### TASK INSTRUCTIONS
Only the lines from the one with "Commun. 3:160018, 1–9." to the end of the data below should be returned, each exactly as it stands.
══════════
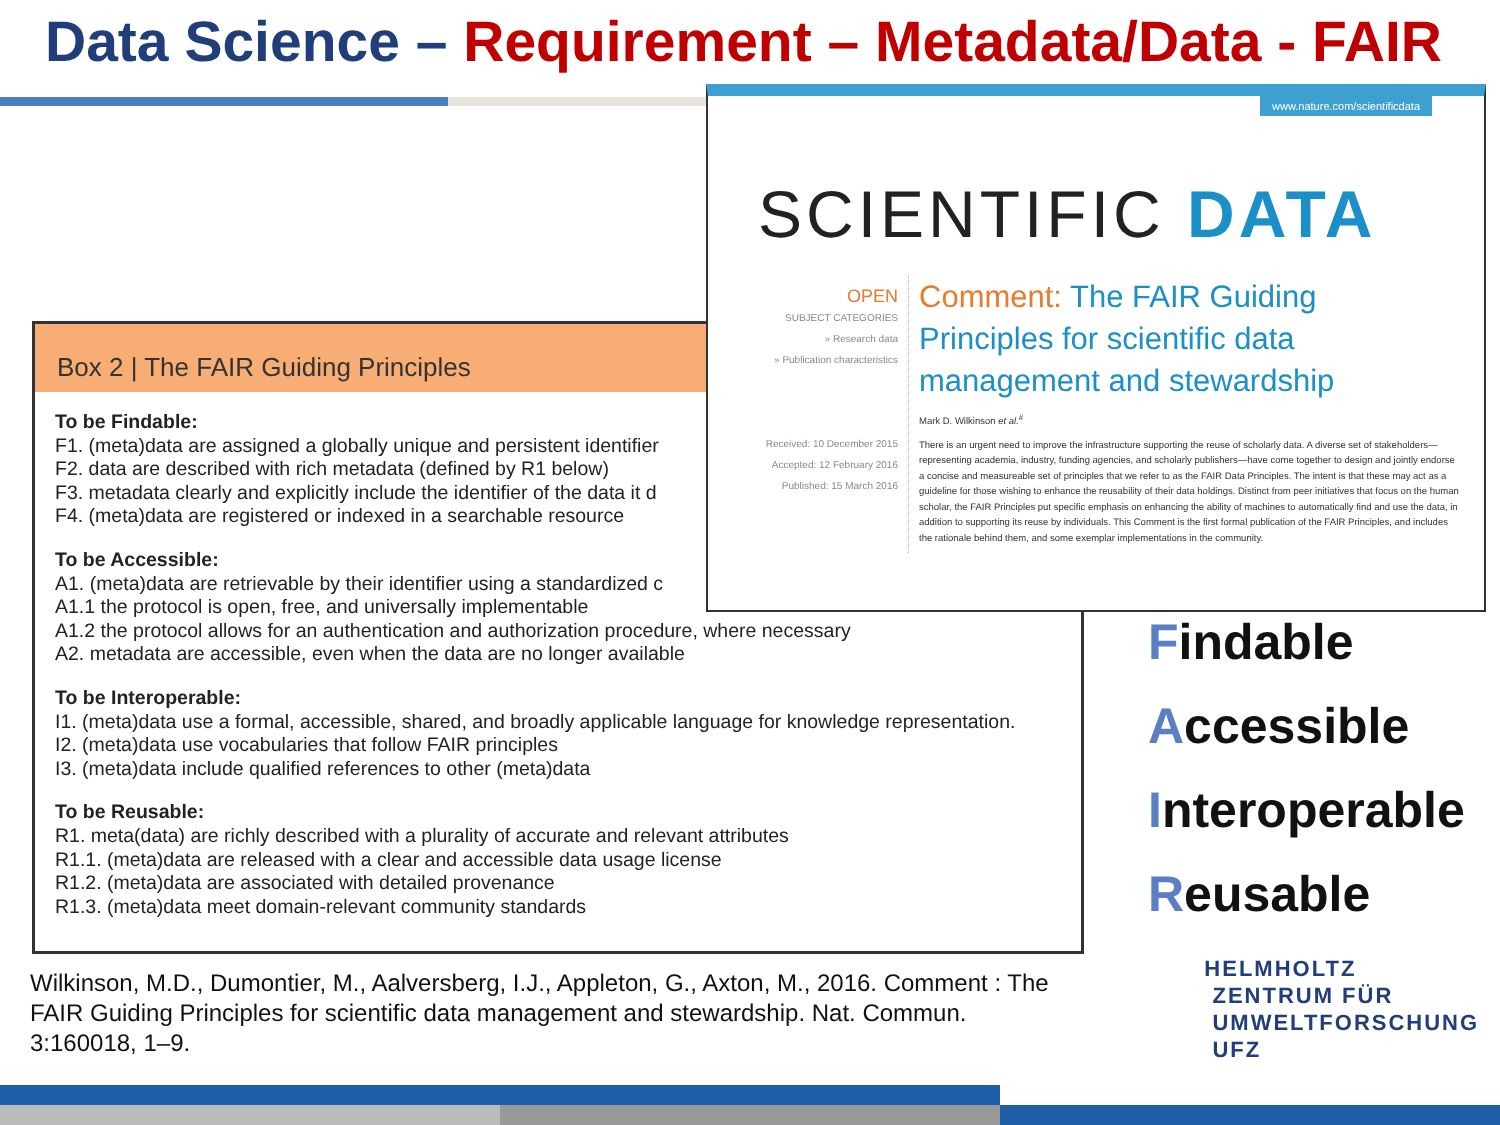Data Science – Requirement – Metadata/Data - FAIR
Box 2 | The FAIR Guiding Principles
To be Findable:
F1. (meta)data are assigned a globally unique and persistent identifier
F2. data are described with rich metadata (defined by R1 below)
F3. metadata clearly and explicitly include the identifier of the data it d
F4. (meta)data are registered or indexed in a searchable resource
To be Accessible:
A1. (meta)data are retrievable by their identifier using a standardized c
A1.1 the protocol is open, free, and universally implementable
A1.2 the protocol allows for an authentication and authorization procedure, where necessary
A2. metadata are accessible, even when the data are no longer available
To be Interoperable:
I1. (meta)data use a formal, accessible, shared, and broadly applicable language for knowledge representation.
I2. (meta)data use vocabularies that follow FAIR principles
I3. (meta)data include qualified references to other (meta)data
To be Reusable:
R1. meta(data) are richly described with a plurality of accurate and relevant attributes
R1.1. (meta)data are released with a clear and accessible data usage license
R1.2. (meta)data are associated with detailed provenance
R1.3. (meta)data meet domain-relevant community standards
www.nature.com/scientificdata
SCIENTIFIC DATA
OPEN
SUBJECT CATEGORIES
» Research data
» Publication characteristics
Received: 10 December 2015
Accepted: 12 February 2016
Published: 15 March 2016
Comment: The FAIR Guiding Principles for scientific data management and stewardship
Mark D. Wilkinson et al.<sup>#</sup>
There is an urgent need to improve the infrastructure supporting the reuse of scholarly data. A diverse set of stakeholders—representing academia, industry, funding agencies, and scholarly publishers—have come together to design and jointly endorse a concise and measureable set of principles that we refer to as the FAIR Data Principles. The intent is that these may act as a guideline for those wishing to enhance the reusability of their data holdings. Distinct from peer initiatives that focus on the human scholar, the FAIR Principles put specific emphasis on enhancing the ability of machines to automatically find and use the data, in addition to supporting its reuse by individuals. This Comment is the first formal publication of the FAIR Principles, and includes the rationale behind them, and some exemplar implementations in the community.
Findable
Accessible
Interoperable
Reusable
Wilkinson, M.D., Dumontier, M., Aalversberg, I.J., Appleton, G., Axton, M., 2016. Comment : The FAIR Guiding Principles for scientific data management and stewardship. Nat. Commun. 3:160018, 1–9.
HELMHOLTZ
ZENTRUM FÜR
UMWELTFORSCHUNG
UFZ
══════════
### RESPONSE TO THIS TASK
Wilkinson, M.D., Dumontier, M., Aalversberg, I.J., Appleton, G., Axton, M., 2016. Comment : The FAIR Guiding Principles for scientific data management and stewardship. Nat. Commun. 3:160018, 1–9.
HELMHOLTZ
ZENTRUM FÜR
UMWELTFORSCHUNG
UFZ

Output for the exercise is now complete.